======== Material provided

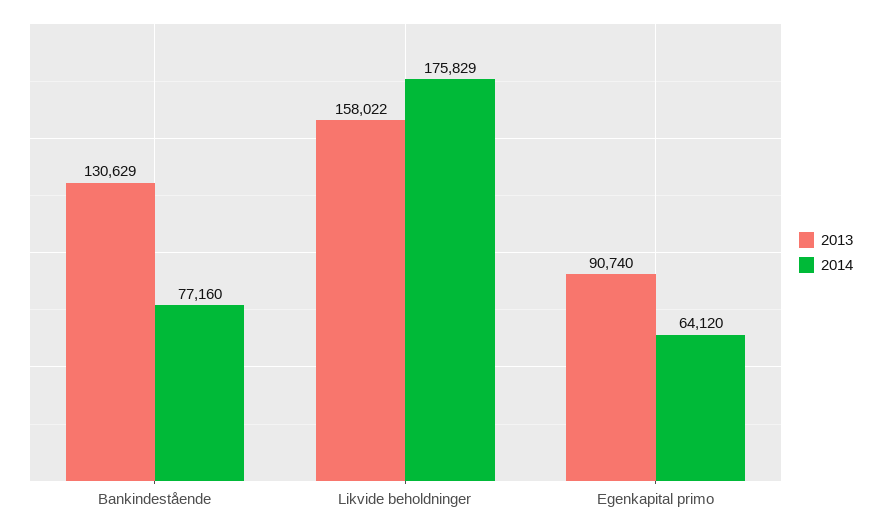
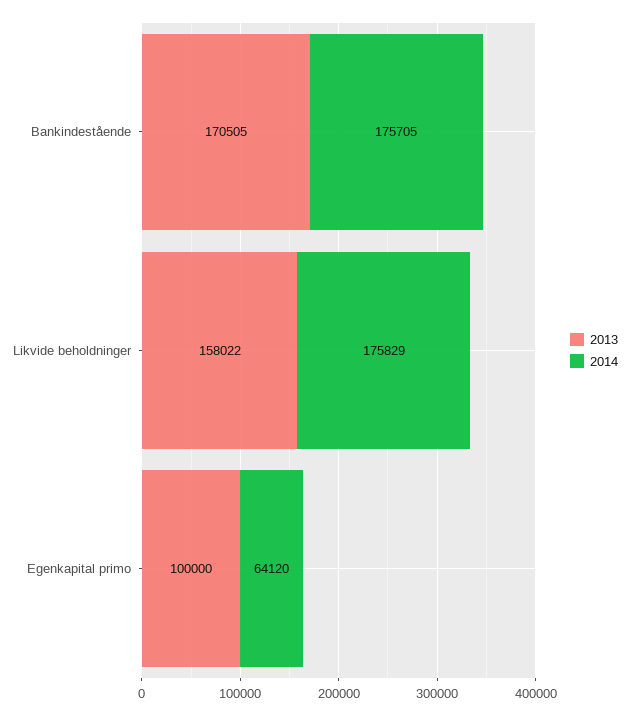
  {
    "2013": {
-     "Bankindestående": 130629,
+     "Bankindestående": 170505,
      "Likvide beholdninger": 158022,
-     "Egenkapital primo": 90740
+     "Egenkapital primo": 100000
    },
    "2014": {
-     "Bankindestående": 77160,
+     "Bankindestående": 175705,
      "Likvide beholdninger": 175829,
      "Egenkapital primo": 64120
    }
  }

================

* _Assignment_
Pictures stay out of the copy; please restate every record above exactly.

* _The answer_
  {
    "2013": {
-     "Bankindestående": 130629,
+     "Bankindestående": 170505,
      "Likvide beholdninger": 158022,
-     "Egenkapital primo": 90740
+     "Egenkapital primo": 100000
    },
    "2014": {
-     "Bankindestående": 77160,
+     "Bankindestående": 175705,
      "Likvide beholdninger": 175829,
      "Egenkapital primo": 64120
    }
  }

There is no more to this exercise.